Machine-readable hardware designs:

*-*-*

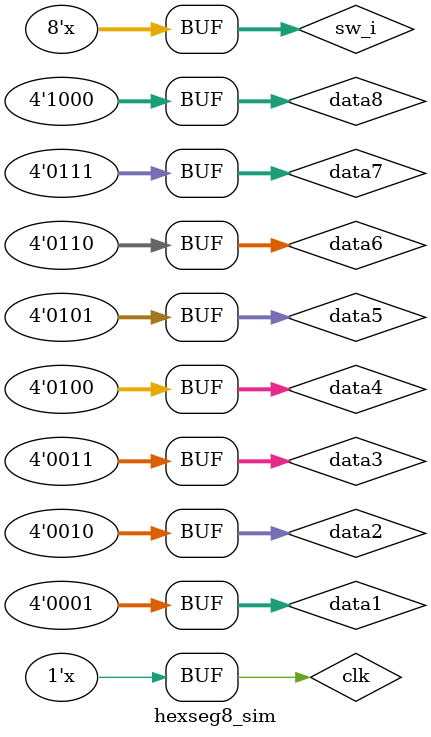
<source format=v>
`timescale 1ns / 1ps


module hexseg8_sim(

    );
    reg clk=0;
    reg [3:0]
        data1,
        data2,
        data3,
        data4,
        data5,
        data6,
        data7,
        data8;
            
//    reg rst_n_i = 0;
    reg [7:0] sw_i = 'b00000000;
    wire [6:0] led_o_l;
    wire [6:0] led_o_r;
    wire [7:0] en;
    wire dot;
    hexseg8 uut_hexseg3_1(
    .clk_i  (clk),
    .data1  (data1),
    .data2  (data2),
    .data3  (data3),
    .data4  (data4),
    .data5  (data5),
    .data6  (data6),
    .data7  (data7),
    .data8  (data8),
    .led_o_l  (led_o_l),
    .led_o_r  (led_o_r),
    .en     (en)
//    .dot    (dot)
    );
    always #1 clk=~clk;
    always #10000000 sw_i = sw_i + 1;
    initial begin
    data1<='b1;
    data2<='d2;
    data3<='d3;
    data4<= 'd4;
    data5<= 'd5;
    data6 <= 'd6;
    data7 <= 'd7;
    data8 <= 'd8;
    
//    #1 rst_n_i <= 1;
    end
    
endmodule

</source>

*-*-*

Problem to work on - If a line comes after the line with "data1<='b1;", it stays out; print exactly every line from the start of the entries up to and including that line, but no pictures.

Answer to the exercise -
<source format=v>
`timescale 1ns / 1ps


module hexseg8_sim(

    );
    reg clk=0;
    reg [3:0]
        data1,
        data2,
        data3,
        data4,
        data5,
        data6,
        data7,
        data8;
            
//    reg rst_n_i = 0;
    reg [7:0] sw_i = 'b00000000;
    wire [6:0] led_o_l;
    wire [6:0] led_o_r;
    wire [7:0] en;
    wire dot;
    hexseg8 uut_hexseg3_1(
    .clk_i  (clk),
    .data1  (data1),
    .data2  (data2),
    .data3  (data3),
    .data4  (data4),
    .data5  (data5),
    .data6  (data6),
    .data7  (data7),
    .data8  (data8),
    .led_o_l  (led_o_l),
    .led_o_r  (led_o_r),
    .en     (en)
//    .dot    (dot)
    );
    always #1 clk=~clk;
    always #10000000 sw_i = sw_i + 1;
    initial begin
    data1<='b1;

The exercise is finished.